IMHO, not worth $10.00 plus a pound/

The leads under the silicon die are gold plated only on the ends and the leads are magnetic, the bonding wires in-between the fiberglass layers are also only gold plated. When incinerated the gold mostly migrates onto the copper.

Thise of you that shear those ram chips free from the board your loosing a gold plated end plus the bonding wires hidden inside the layers of glass.

For those that do not use Cn the next most economical process would be to melt that copper into anodes for a copper cell, your gold will end up as slime's.

If anyone has an idea on how to shred those incinerated fiberglass boards keeping the glass dust to a minimum do share.


At a Glance  https://www.heraeus.com/en/het/pro...s/gold_bw/gold_bw_page.aspx/gold_bw_page.aspx

Gold Bonding Wires

Gold-Coated Silver Wire

Silver Bonding Wires

Aluminum Fine Bonding Wires

Aluminum Thick Bonding Wires and Ribbons

Copper and Coated Copper Bonding Wires

Copper Thick Bonding Wires

Fine Bonding Ribbon


----------



## silversaddle1 (May 1, 2019)

While you might not think it's worth $10.00+ a pound, 99% of the big refiners seem to think it is worth between $16 and $17 dollars a pound. So somewhere your figures are flawed. These big boys ain't in the business of loosing money.


----------



## denim (May 1, 2019)

silversaddle1 said:


> While you might not think it's worth $10.00+ a pound, 99% of the big refiners seem to think it is worth between $16 and $17 dollars a pound. So somewhere your figures are flawed. These big boys ain't in the business of loosing money.

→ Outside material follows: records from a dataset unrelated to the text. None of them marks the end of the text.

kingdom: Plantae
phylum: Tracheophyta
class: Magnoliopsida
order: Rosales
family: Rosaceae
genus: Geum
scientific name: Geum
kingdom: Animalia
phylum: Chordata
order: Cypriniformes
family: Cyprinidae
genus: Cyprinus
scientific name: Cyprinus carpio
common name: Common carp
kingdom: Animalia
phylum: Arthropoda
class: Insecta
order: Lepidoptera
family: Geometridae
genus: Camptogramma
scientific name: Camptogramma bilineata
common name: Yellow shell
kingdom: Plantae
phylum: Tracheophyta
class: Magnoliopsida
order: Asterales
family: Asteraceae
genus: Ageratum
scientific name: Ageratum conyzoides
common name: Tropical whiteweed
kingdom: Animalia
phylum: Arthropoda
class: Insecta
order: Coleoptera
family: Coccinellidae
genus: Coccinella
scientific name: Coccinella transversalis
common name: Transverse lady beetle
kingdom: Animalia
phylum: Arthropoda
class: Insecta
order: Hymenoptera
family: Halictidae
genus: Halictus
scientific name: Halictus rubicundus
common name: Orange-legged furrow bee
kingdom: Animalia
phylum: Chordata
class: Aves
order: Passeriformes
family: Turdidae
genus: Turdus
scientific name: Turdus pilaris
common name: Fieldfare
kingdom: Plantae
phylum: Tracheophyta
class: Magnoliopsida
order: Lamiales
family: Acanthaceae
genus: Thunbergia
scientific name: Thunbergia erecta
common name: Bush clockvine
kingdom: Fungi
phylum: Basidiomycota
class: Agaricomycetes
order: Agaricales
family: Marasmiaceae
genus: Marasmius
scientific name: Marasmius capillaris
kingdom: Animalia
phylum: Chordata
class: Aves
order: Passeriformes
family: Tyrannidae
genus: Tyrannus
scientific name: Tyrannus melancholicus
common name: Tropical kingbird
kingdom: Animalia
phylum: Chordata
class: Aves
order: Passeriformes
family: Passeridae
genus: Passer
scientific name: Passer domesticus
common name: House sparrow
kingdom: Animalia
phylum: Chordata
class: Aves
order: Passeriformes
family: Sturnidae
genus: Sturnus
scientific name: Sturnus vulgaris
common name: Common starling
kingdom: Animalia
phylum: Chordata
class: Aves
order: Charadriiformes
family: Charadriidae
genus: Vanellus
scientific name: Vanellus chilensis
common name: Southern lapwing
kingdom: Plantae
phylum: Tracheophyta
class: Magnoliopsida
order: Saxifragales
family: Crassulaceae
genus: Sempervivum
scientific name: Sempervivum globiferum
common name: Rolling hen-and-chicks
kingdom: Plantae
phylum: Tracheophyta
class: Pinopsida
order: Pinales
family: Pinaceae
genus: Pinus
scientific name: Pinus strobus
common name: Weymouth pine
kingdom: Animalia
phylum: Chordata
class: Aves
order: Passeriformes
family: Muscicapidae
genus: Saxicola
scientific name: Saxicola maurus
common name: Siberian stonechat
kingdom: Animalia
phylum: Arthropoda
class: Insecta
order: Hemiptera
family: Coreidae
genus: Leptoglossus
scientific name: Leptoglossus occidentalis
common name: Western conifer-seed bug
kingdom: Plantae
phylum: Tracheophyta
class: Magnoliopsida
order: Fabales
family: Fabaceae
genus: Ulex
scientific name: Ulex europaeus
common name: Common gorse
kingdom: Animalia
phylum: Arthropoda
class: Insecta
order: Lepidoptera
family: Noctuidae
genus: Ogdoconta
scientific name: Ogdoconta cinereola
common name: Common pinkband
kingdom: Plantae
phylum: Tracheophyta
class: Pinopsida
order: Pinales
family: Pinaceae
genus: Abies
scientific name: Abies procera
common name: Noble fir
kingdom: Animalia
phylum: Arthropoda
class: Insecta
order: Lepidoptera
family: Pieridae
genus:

Is this type of ram the kind with shiny/reflective 'silicone dies' rather than the typical black epoxy chips. I've wondered before about their yields versus black epoxy memory chip yields. Maybe bulk ram would be worth more than $17.00/lb if it was without any of these non-black epoxy chips. Maybe Tzoax has done some yield testing on these?

Dennis


----------